A typical feature of MUTs is the use of resonance to generate even stronger vibration amplitudes. This occurs at a certain excitation frequency, which is mainly dependent on the geometry of the transducer and the material properties. However, the excitation frequency also affects the range of the sound wave, since at very high frequencies the sound is strongly absorbed by the medium, and the intensity decreases. With the MEMS-based sound exciters, the Fraunhofer Alliance can easily adapt the excitation frequency to the customer requirement and thus find an optimal design of the devices for the customers.

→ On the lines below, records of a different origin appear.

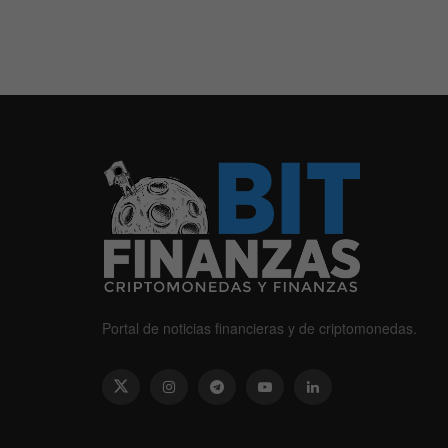
Portal de noticias financieras y de criptomonedas.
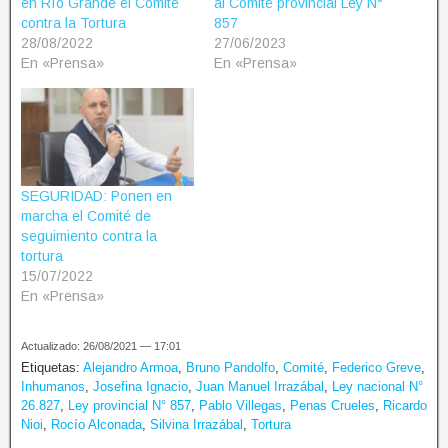
en Río Grande el Comité
al Comité provincial Ley N°
contra la Tortura
857
28/08/2022
27/06/2023
En «Prensa»
En «Prensa»
SEGURIDAD: Ponen en
marcha el Comité de
seguimiento contra la
tortura
15/07/2022
En «Prensa»
Actualizado: 26/08/2021 — 17:01
Etiquetas:
Alejandro Armoa
,
Bruno Pandolfo
,
Comité
,
Federico Greve
,
Inhumanos
,
Josefina Ignacio
,
Juan Manuel Irrazábal
,
Ley nacional N°
26.827
,
Ley provincial N° 857
,
Pablo Villegas
,
Penas Crueles
,
Ricardo
Nioi
,
Rocío Alconada
,
Silvina Irrazábal
,
Tortura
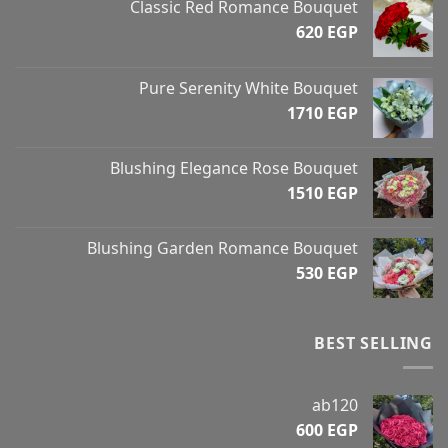
Classic Red Romance Bouquet
620
EGP
Pure Serenity White Bouquet
1710
EGP
Blushing Elegance Rose Bouquet
1510
EGP
Blushing Garden Romance Bouquet
530
EGP
BEST SELLING
ab120
600
EGP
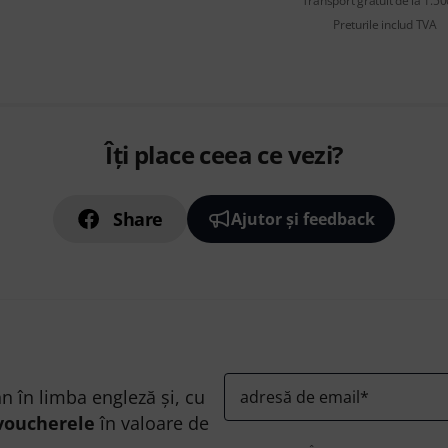
Transport gratuit de la 1.500
Preturile includ TVA
Îți place ceea ce vezi?
Share
Ajutor și feedback
n în limba engleză și, cu
adresă de email
*
voucherele
în valoare de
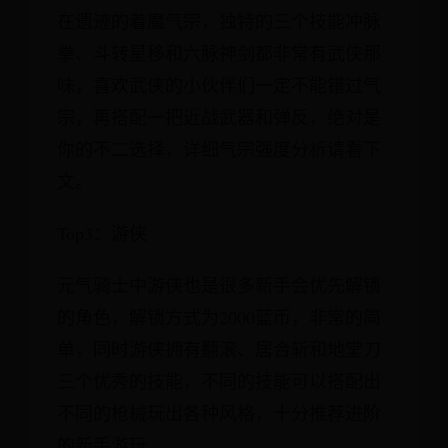
在遗迹的着魔气宗，独特的三个技能冲脉
拳、斗转星移和六脉神剑都非常有武侠那
味，喜欢武侠的小伙伴们一定不能错过气
宗，再搭配一把近战武器和弹反，绝对是
你的不二选择，详细气宗强度分析请看下
文。
Top3：游侠
元气骑士中游侠也是很多新手会优先解锁
的角色，解锁方式为2000蓝币，非常的简
单，同时游侠拥有翻滚、居合斩和地堂刀
三个优秀的技能，不同的技能可以搭配出
不同的枪械玩出各种风格，十分推荐进阶
的新手游玩。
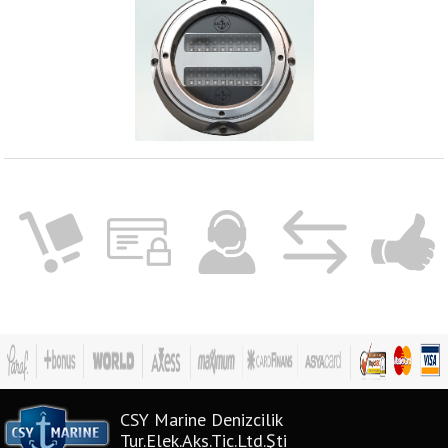
CSY Marine Denizcilik
Tur.Elek.Aks.Tic.Ltd.Şti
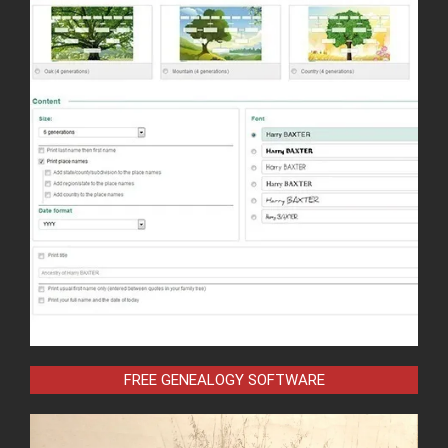
FREE GENEALOGY SOFTWARE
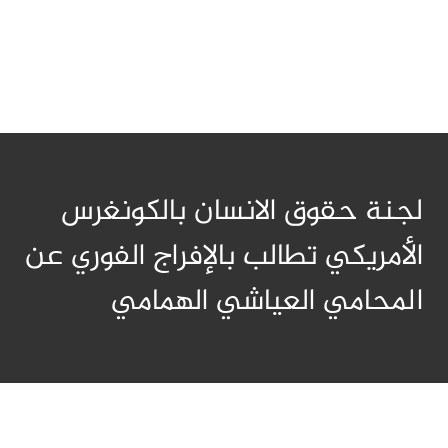
لجنة حقوق الانسان بالكونغرس
الأمريكي تطالب بالإفراج الفوري عن
المحامي العياشي الهمامي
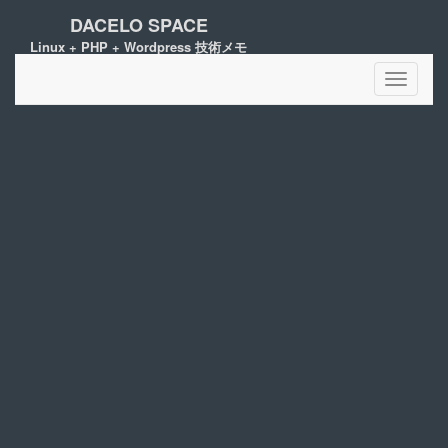
DACELO SPACE
Linux + PHP + Wordpress 技術メモ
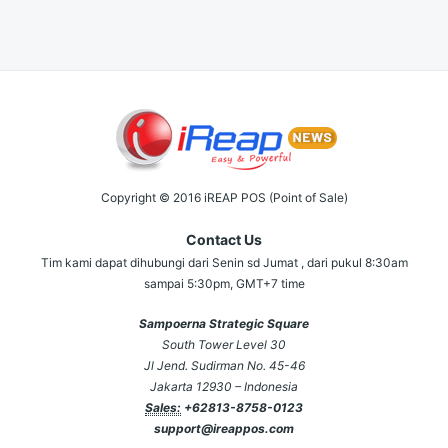
Copyright © 2016 iREAP POS (Point of Sale)
Contact Us
Tim kami dapat dihubungi dari Senin sd Jumat , dari pukul 8:30am
sampai 5:30pm, GMT+7 time
Sampoerna Strategic Square
South Tower Level 30
Jl Jend. Sudirman No. 45-46
Jakarta 12930 – Indonesia
Sales:
+62813-8758-0123
support@ireappos.com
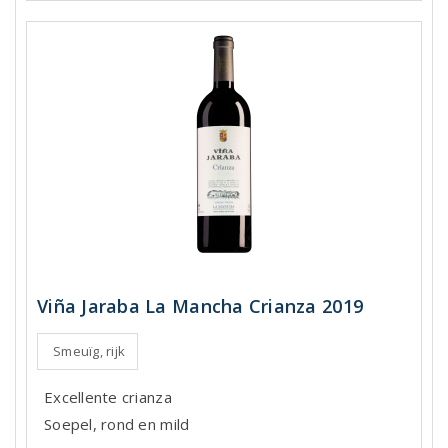
Viña Jaraba La Mancha Crianza 2019
Smeuïg, rijk
Excellente crianza
Soepel, rond en mild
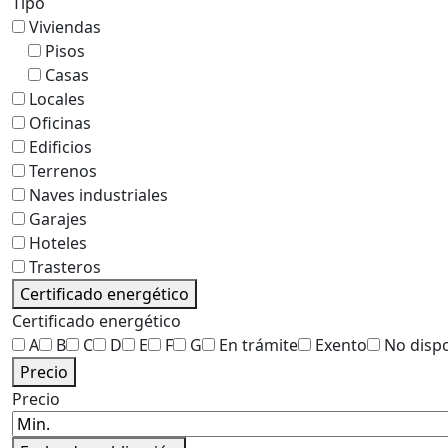
Tipo
Viviendas
Pisos
Casas
Locales
Oficinas
Edificios
Terrenos
Naves industriales
Garajes
Hoteles
Trasteros
Certificado energético
Certificado energético
A
B
C
D
E
F
G
En trámite
Exento
No disp
Precio
Precio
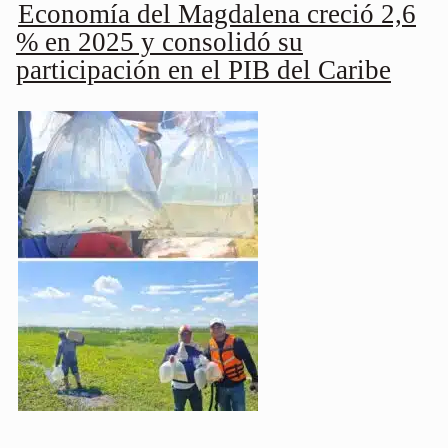
Economía del Magdalena creció 2,6
% en 2025 y consolidó su
participación en el PIB del Caribe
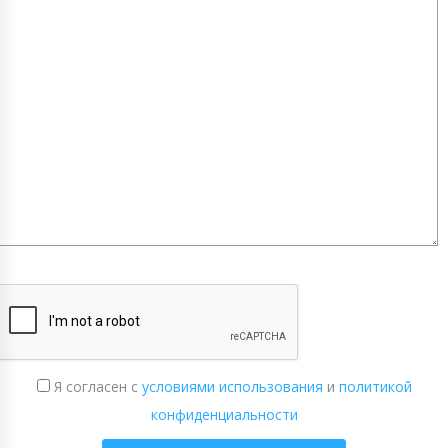
Я согласен с
условиями использования
и
политикой
конфиденциальности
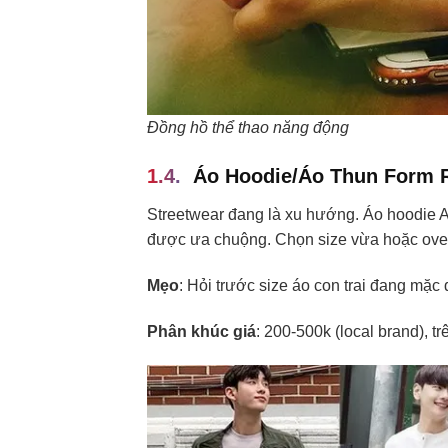
Đồng hồ thể thao năng động
Áo Hoodie/Áo Thun Form 
Streetwear đang là xu hướng. Áo hoodie Ad
được ưa chuộng. Chọn size vừa hoặc overs
Mẹo
: Hỏi trước size áo con trai đang mặc 
Phân khúc giá
: 200-500k (local brand), t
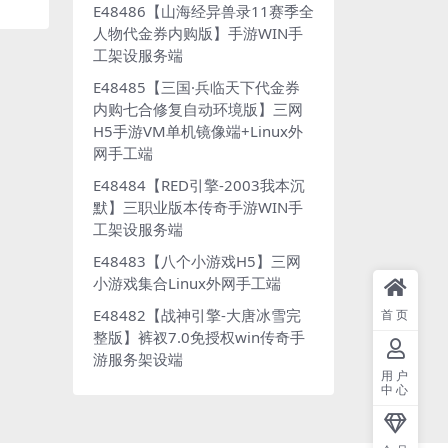
E48486【山海经异兽录11赛季全
人物代金券内购版】手游WIN手
工架设服务端
E48485【三国·兵临天下代金券
内购七合修复自动环境版】三网
H5手游VM单机镜像端+Linux外
网手工端
E48484【RED引擎-2003我本沉
默】三职业版本传奇手游WIN手
工架设服务端
E48483【八个小游戏H5】三网
小游戏集合Linux外网手工端
E48482【战神引擎-大唐冰雪完
首页
整版】裤衩7.0免授权win传奇手
游服务架设端
用户
中心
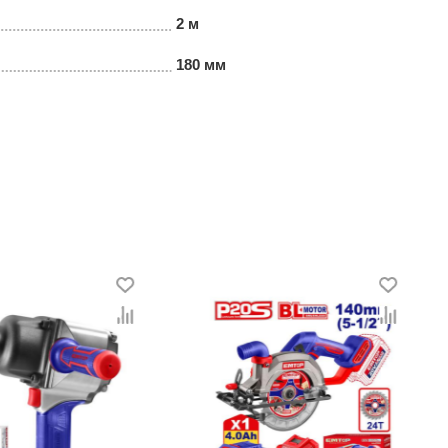
2 м
180 мм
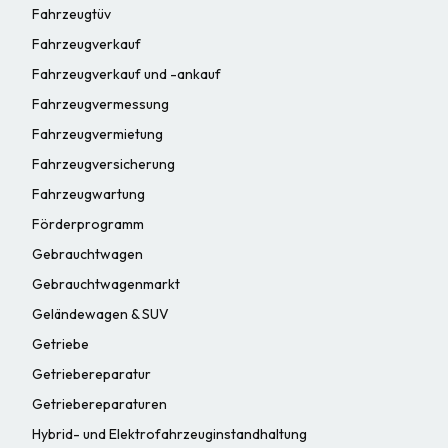
Fahrzeugtüv
Fahrzeugverkauf
Fahrzeugverkauf und -ankauf
Fahrzeugvermessung
Fahrzeugvermietung
Fahrzeugversicherung
Fahrzeugwartung
Förderprogramm
Gebrauchtwagen
Gebrauchtwagenmarkt
Geländewagen & SUV
Getriebe
Getriebereparatur
Getriebereparaturen
Hybrid- und Elektrofahrzeuginstandhaltung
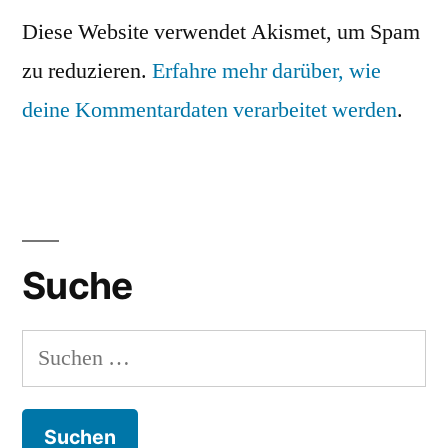
Diese Website verwendet Akismet, um Spam
zu reduzieren.
Erfahre mehr darüber, wie
deine Kommentardaten verarbeitet werden
.
Suche
Suchen
nach:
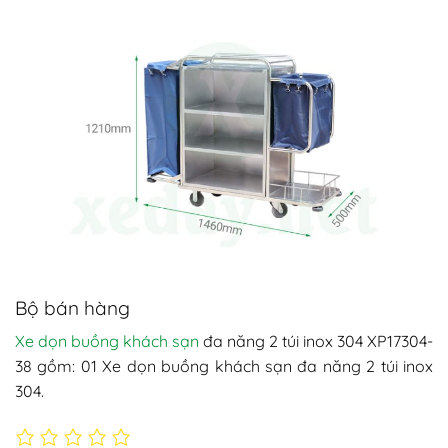
Bộ bán hàng
Xe dọn buồng khách sạn
đa năng 2 túi inox 304 XP17304-
38 gồm: 01 Xe dọn buồng khách sạn đa năng 2 túi inox
304.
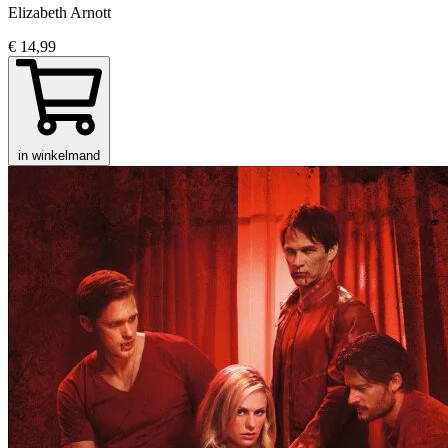
Elizabeth Arnott
€ 14,99
in winkelmand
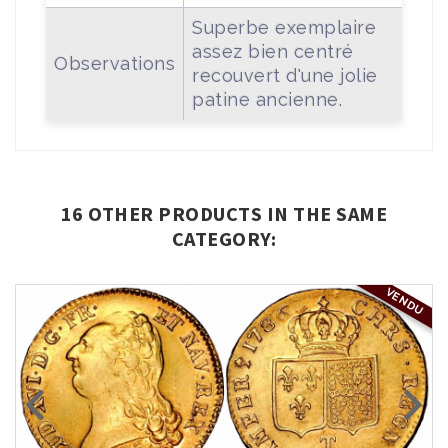
Superbe exemplaire
assez bien centré
Observations
recouvert d'une jolie
patine ancienne.
16 OTHER PRODUCTS IN THE SAME
CATEGORY:
VENDU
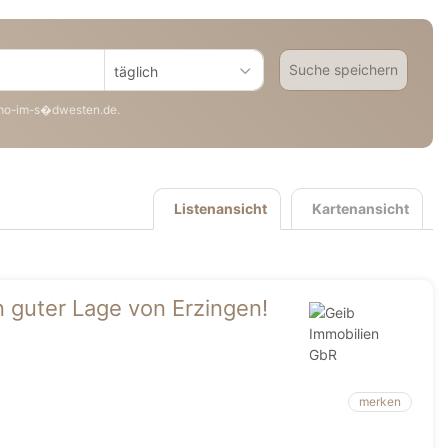
Suche speichern
täglich
mo-im-s�dwesten.de.
Listenansicht
Kartenansicht
 guter Lage von Erzingen!
merken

Due to the compact geometries and low weight of the MEMS transducers, the Fraunhofer-manufactured transducers are easy to assemble in various setups. In addition, they can be easily integrated with the necessary drive electronics thanks to established semiconductor manufacturing processes.

Development potential

The Fraunhofer ultrasonic transducers offer even more advantages for measuring instrument manufacturers. If different components are arranged close together to form an array, a whole range of new applications opens up. In this way, for example, the positions of objects can be reliably mapped in three-dimensional space by correlating the signals received with different propagation times with the position of each individual transducer (beam forming). On the other hand, it is also possible to direct the transmission of an ultrasonic wave so that it hits exactly one targeted point in space (Beam Steering).

The topic of ultrasonic sensor technology is therefore far from over for the Fraunhofer ISIT and will continue to be the subject of research and development work for a long time to come.